YÖK tarafından 2010 yılında başlatılan Öğretim Üyesi Yetiştirme Programı'yla az gelişmiş veya yeni kurulan üniversitelere akademisyen yetiştirmek amacıyla gelişmiş üniversitelerde yüksek lisans ve doktora yapılması sağlanıyordu. 674 sayılı Kanun Hükmünde Kararname'yle Öğretim Üyesi Yetiştirme Programı kapsamındaki araştırma görevlilerinin 2547 sayılı Kanun'un 33/a maddesinden 50/d maddesi kapsamına geçirilmiş, yani bir nevi kadroları, işleri ellerinden alınmıştır. Öğretim Üyesi Yetiştirme Programı kapsamında atanmış araştırma görevlilerinin doktora sonrası konumları belirsizliğe terk edilmiştir.

Bilindiği gibi, Öğretim Üyesi Yetiştirme Programı alımlarında not ortalaması, yabancı dil, ALES puanları aranmaktadır. Bir kişinin bu kadroya hileyle girebilmesi için bu 3 puanın ortalamasının yüksek olması gerekmektedir.
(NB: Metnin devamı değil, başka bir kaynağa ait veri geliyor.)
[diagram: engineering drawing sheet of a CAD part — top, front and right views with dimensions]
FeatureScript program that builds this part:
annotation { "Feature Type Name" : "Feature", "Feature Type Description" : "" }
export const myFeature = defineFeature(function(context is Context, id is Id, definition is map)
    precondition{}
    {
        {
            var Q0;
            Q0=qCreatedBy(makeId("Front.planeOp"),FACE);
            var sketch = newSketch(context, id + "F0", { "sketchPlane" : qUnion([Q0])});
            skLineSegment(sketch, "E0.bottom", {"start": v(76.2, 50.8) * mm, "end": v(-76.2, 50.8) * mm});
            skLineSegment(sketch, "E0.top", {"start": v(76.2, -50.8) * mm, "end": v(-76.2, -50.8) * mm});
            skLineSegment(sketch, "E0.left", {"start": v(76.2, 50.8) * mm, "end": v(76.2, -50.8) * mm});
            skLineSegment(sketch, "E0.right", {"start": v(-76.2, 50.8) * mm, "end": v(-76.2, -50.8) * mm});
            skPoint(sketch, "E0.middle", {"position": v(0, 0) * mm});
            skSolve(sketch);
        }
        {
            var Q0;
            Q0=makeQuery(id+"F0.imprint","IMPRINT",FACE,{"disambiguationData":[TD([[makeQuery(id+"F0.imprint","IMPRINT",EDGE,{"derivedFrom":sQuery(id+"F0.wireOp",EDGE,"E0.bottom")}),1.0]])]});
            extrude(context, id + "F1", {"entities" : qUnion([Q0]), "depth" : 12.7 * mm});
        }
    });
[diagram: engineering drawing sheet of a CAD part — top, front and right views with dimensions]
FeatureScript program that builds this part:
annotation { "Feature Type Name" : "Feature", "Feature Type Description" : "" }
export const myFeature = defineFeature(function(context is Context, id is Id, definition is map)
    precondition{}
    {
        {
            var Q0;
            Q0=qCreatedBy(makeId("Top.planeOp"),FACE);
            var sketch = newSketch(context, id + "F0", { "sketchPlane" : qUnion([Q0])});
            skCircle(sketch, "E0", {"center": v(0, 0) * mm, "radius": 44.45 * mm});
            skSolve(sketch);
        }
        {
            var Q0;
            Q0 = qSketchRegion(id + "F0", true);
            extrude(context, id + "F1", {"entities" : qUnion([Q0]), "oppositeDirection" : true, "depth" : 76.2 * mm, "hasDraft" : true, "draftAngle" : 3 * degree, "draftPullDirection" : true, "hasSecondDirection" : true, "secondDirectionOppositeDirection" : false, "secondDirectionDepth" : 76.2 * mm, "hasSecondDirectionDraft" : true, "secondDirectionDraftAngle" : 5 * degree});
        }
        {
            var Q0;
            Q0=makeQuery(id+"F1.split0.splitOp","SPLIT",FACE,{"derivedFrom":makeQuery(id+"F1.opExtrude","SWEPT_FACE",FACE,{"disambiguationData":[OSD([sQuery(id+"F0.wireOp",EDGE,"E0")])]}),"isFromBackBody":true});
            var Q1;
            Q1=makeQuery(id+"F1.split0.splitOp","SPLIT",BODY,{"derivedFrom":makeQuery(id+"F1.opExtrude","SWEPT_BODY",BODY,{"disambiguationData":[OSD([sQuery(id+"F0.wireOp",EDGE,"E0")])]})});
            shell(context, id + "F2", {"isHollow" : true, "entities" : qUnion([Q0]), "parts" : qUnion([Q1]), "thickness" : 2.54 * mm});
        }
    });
Ancak herkesin aynı kefeye konulduğu bu kararla suçlu suçsuz ayrımı yapılmamış, tüm ÖYP'li akademisyenler mağdur edilmiştir.

10 Kasım 2016 tarihinde, Türkiye Büyük Millet Meclisindeki görüşmelerde, akademisyenlerin mağduriyetinin giderilmesi için 674 sayılı Kanun Hükmünde Kararname'nin 49'uncu maddesi üzerine Milliyetçi Hareket Partisi Grubu olarak vermiş olduğumuz önerge, maalesef, AKP milletvekilleri tarafından kabul edilmemiştir.

Sayın Başkan, değerli milletvekilleri; mazlumun ahını almadan, Anayasa ve yasalara aykırı davranmadan ülkemizin bir an önce huzura kavuşmasını ve bütçenin, ülkemize ve milletimize hayırlı olmasını temenni ediyorum, ancak buradan şu sözleri de söylemeden ayrılmak istemiyorum.

Tüm dünya duysun ki Türk milliyetçilerinin, özellikle Milliyetçi Hareket Partisi ve ülkücülerinin milliyetçilik anlayışını kimsenin yargılamasına müsaade etmeyiz. (MHP sıralarından alkışlar)

(Mikrofon otomatik cihaz tarafından kapatıldı)

BAŞKAN - Teşekkür ederim Sayın Ahrazoğlu.

MEHMET NECMETTİN AHRAZOĞLU (Devamla) - Bizim milliyetçilik anlayışımızı burada tartacak kimse de yoktur. Biz, bedel ödeyerek, elli yıla yakın bir zamandır bunun bedelini, diyetini ödeyerek geldik.